Find the critical points of the function f(x) = x^3 - 6x^2 + 9x.

Find the critical points of the function f(x) = x^3 - 6x^2 + 9x.

Correct Answer: (1, 4) and (3, 0)

Step 1: Write down the function f(x) = x^3 - 6x^2 + 9x.
Step 2: Find the derivative of the function, which is f'(x). The derivative of f(x) is f'(x) = 3x^2 - 12x + 9.
Step 3: Set the derivative equal to zero to find critical points: 3x^2 - 12x + 9 = 0.
Step 4: Simplify the equation by dividing everything by 3: x^2 - 4x + 3 = 0.
Step 5: Factor the quadratic equation: (x - 1)(x - 3) = 0.
Step 6: Solve for x by setting each factor to zero: x - 1 = 0 gives x = 1, and x - 3 = 0 gives x = 3.
Step 7: Now, find the y-values for the critical points by substituting x back into the original function f(x).
Step 8: Calculate f(1) = 1^3 - 6(1^2) + 9(1) = 1 - 6 + 9 = 4, so the first critical point is (1, 4).
Step 9: Calculate f(3) = 3^3 - 6(3^2) + 9(3) = 27 - 54 + 27 = 0, so the second critical point is (3, 0).
Step 10: The critical points are (1, 4) and (3, 0).

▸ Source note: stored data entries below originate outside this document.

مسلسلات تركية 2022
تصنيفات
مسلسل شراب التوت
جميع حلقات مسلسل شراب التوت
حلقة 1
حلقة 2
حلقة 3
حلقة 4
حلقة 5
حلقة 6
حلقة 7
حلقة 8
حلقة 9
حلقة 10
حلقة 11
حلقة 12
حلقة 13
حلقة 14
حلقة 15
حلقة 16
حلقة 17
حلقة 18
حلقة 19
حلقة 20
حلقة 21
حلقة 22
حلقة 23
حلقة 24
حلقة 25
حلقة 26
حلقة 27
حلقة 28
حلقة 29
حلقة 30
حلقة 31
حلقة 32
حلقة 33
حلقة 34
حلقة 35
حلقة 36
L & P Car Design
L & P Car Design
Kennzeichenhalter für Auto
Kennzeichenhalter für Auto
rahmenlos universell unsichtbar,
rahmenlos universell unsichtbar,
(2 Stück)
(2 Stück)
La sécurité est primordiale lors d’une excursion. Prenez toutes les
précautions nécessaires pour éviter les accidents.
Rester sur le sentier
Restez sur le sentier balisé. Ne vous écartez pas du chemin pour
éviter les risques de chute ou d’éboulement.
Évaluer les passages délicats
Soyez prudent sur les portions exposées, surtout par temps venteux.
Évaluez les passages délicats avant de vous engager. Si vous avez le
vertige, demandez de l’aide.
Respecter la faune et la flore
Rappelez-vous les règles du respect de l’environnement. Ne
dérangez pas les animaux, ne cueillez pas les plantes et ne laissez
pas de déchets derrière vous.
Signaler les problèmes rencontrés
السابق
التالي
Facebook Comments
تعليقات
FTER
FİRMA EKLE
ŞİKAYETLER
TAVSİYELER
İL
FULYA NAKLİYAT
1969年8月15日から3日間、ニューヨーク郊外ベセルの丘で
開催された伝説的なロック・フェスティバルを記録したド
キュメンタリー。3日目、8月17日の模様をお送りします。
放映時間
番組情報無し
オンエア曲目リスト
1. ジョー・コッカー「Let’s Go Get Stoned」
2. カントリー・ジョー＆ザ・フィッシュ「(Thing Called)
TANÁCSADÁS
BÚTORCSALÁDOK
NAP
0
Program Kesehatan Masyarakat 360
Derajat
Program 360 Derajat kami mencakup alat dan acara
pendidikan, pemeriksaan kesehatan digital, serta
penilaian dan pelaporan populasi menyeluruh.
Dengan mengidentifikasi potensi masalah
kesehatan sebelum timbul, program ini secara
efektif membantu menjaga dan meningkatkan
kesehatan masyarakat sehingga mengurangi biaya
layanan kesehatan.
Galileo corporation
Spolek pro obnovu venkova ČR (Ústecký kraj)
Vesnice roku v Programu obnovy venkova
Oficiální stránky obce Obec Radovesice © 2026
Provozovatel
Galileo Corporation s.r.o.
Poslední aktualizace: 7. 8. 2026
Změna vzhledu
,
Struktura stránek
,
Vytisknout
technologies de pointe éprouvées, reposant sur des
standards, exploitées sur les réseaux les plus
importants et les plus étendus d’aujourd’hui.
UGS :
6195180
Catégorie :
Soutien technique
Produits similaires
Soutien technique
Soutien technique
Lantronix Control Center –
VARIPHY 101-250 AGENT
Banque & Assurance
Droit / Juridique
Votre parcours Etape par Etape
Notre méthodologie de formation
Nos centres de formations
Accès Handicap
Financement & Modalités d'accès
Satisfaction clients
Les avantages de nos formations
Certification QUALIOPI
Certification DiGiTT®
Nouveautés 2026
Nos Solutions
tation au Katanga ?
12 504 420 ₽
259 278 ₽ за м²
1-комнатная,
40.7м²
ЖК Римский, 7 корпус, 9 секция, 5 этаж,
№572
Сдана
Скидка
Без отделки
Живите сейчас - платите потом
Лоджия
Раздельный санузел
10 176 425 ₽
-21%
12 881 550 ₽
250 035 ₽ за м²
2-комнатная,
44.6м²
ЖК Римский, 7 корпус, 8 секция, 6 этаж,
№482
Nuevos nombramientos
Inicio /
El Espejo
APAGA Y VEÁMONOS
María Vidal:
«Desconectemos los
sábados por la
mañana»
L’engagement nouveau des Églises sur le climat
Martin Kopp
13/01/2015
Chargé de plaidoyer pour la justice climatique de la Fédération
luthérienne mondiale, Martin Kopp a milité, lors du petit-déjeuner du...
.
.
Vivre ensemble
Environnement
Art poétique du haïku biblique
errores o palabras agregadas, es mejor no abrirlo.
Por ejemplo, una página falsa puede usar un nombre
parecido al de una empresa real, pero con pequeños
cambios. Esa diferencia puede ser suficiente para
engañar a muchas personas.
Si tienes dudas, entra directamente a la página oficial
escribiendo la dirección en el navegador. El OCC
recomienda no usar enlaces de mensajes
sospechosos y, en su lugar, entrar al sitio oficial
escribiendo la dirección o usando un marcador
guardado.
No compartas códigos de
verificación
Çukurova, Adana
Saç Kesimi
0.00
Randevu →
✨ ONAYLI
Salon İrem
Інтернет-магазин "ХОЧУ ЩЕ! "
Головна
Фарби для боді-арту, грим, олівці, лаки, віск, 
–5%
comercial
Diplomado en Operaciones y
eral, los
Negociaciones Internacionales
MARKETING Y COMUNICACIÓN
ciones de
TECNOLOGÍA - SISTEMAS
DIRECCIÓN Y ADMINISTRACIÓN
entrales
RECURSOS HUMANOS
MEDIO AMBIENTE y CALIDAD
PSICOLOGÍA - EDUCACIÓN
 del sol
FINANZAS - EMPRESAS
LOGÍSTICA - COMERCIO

Finding Critical Points – This involves taking the derivative of a function, setting it to zero, and solving for x to find points where the function's slope is zero.
Evaluating Function at Critical Points – After finding the critical points, it is important to evaluate the original function at these points to determine their coordinates.